How many times does 0 go into 0? 5. Yes - 5 * 0 = 0, 11. Yes - 11 * 0 = 0, 43. Yes - 43 * 0 = 0. Perhaps you can see why it's undefined now? :)
Since x/y=z should be equivalent to x=yz, and any z would satisfy 0=0z, how useful would such an 'exception' be?
Another explanation of why 0/0 is undefined is that you could write:
0/0 = (4 - 4)/0 = 4/0 - 4/0
And 4/0 is undefined.
If a/b = c, then a = b * c.
In the case of a=0 and b=0, c can be anything because 0 * c = 0 will be true for all possible values of c. Therefore, 0/0 is undefined.

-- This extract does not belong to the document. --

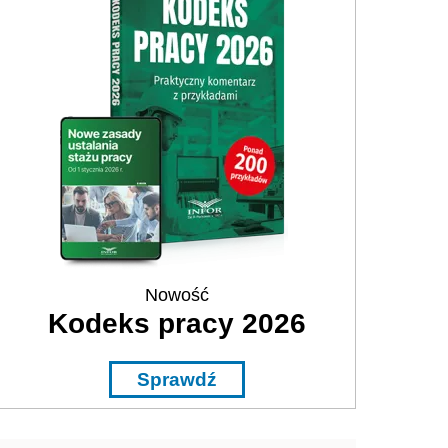
Nowość
Kodeks pracy 2026
Sprawdź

This is only a Logical answer not a mathamatical one,
imagine Zero as empty how can you Divide an empty by an empty this is the case in division by zero also how can you divide by something which is empty.
0 means nothing, so if you have nothing, it does not imply towards anything to distribute to anything. Some Transit Facilities when they list out the number of trips of a particular line, trip number 0 is usually the special route that is routed in a different way. Typically, a good example would be in the Torrance Transit Systems where Line 2 has a trip before the first trip known as trip number 0 that operates on weekdays only, that trip in particular is trip number 0 because it is a specialized route that is routed differently from all the other routes.
See the following web pages for details:
http://transit.torrnet.com/PDF/Line-2_MAP.pdf
http://transit.torrnet.com/PDF/Line-2_Time_PDF.pdf
On the map, trip number 0 is the trip that is mapped in dotted line, the solid line maps the regular routing.
Sometimes 0 can be used on numbering the trips a route takes where it is considered the "Express Service" route.
why not make an exception for this
case?
Because:
as others said, it's not that easy;)
there's no application for defining 0/0 - adding exception would complicate mathematics for no gains.
This is what I'd do:
function div(a, b) {
if(b === 0 && a !== 0) {
return undefined;
}
if(b === 0 && a === 0) {
return Math.random;
}
return a/b;
}
When you type in zero divided by zero, there's an error because whatever you multiply zero from will be zero so it could be any number.
As Andrzej Doyle said:
Anything dived by zero is infinity. 0/0 is also infinity. You can't get 0/0 = 1. That's the basic principle of maths. That's how the whole world goes round. But you can sure edit a program to say "0/0 is not possible" or "Cannot divide by zero" as they say in cell phones.